These days everyone claims to be green. Every new business says it is environmentally friendly, and every old business re-designs its logo (hello, BP) to make it look like it cares about the planet without actually having to change any of its harmful practices.
We’re different. We’re determined to do as much as we possibly can to minimise the harmful impact of our business on the planet – both because we love the local environment and we want it to be beautiful for our visitors, and because we want our children, our grandchildren and our great-grandchildren to enjoy the benefits of living on a planet of such varied – but not limitless – resources.
Since taking over the lease on June 1st we have:
* replaced most of the light bulbs in the pub with low energy bulbs;
* switched energy suppliers to ‘Good Energy’ who provide electricity generated 100% from renewables such as solar, wind, wave and thermal energy;
* decided to buy all our draught beers and over 90% of our food for the kitchen from local suppliers: local farms, local breweries, local butchers, bakers (yes, and a local candle stick maker if we can find one);
* begun to work with Vintage Roots to put together our wine list (Vintage Roots are a specialist in importing and distributing organic wines, they are the first wine distributor to pay for ‘carbon offsetting’ of all the transport and manufacturing processes involved in making the wine and bringing it to the UK, also their wine tastes fantastic and is low in sulphur);
* removed the LPG tanks and redesigned the kitchen to work using electricity only (which will be 100% renewables, thanks to Good Energy);
* removed the old oil fired boiler and begun work to replace it with a wood-fired high efficiency central heating system which uses renewable wood pellets in place of a scarce fossil fuel;
* equipped much of the business using second-hand materials, maybe not quite as shiny and fun to use as brand new, but less wasteful and better for the planet;
* selected eco-friendly toiletries and cotton towelling products for use in the toilets and the letting rooms;
* arranged for the recycling of much of the waste and rubbish left behind by the previous publicans; and
* wherever possible used decorating materials with the lowest possible impact on the environment.

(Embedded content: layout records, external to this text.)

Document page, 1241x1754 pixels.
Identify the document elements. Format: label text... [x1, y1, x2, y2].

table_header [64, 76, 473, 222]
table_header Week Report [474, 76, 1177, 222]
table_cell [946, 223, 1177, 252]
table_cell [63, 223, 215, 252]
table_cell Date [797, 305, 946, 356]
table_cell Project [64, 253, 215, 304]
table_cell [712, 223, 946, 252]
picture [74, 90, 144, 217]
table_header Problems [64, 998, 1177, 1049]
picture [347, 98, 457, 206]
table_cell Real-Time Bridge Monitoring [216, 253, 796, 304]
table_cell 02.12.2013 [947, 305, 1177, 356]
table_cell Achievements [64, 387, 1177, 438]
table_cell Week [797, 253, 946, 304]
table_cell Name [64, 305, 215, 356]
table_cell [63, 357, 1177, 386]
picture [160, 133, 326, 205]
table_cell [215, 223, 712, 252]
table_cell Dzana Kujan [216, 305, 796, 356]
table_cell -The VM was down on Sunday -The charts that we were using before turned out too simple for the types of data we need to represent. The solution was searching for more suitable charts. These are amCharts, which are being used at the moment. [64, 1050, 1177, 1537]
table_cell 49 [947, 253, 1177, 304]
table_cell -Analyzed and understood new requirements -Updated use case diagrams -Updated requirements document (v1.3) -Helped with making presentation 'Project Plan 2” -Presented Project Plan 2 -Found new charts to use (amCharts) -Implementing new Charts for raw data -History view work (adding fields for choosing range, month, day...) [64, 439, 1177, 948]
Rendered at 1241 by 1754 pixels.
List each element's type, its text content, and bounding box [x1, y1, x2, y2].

As the business starts trading, you will see us:
* compost the vast majority of our food waste from the kitchens;
* re-use or recycle all the glass, cans, plastic, cardboard and oil;
* install water butts to make efficient use of rainwater to water the gardens and hanging baskets;
* trading only with suppliers who take the environment as seriously as we do;
* informing you of the environmental efforts being made by our various suppliers, so you can make informed choices about what you eat and drink;
* growing some produce on our own land, to bring the ‘food miles’ to an absolute minimum; and
* fitting timers to lights and other electrical equipment to minimise unnecessary use.
Eventually, when the business can afford it, we intend to:
* replace the metal windows with state-of-the-art double glazing (but in wooden frames, in keeping with the style of the village and returning the building more to its original look;
* address the poor insulation of the property;
* fit solar panels where appropriate to generate at least some of our own electricity; and
* establish our own ‘carbon offsetting’ scheme so that we can genuinely become a carbon-neutral business.
We don’t want to be preachy about it, and if you leave a light on somewhere we won’t lecture you about rising sea levels. But we hope that we can show you that caring for the planet doesn’t mean giving up on having a good time. And we hope we can show to other publicans that the pub trade doesn’t have to be bad for the planet.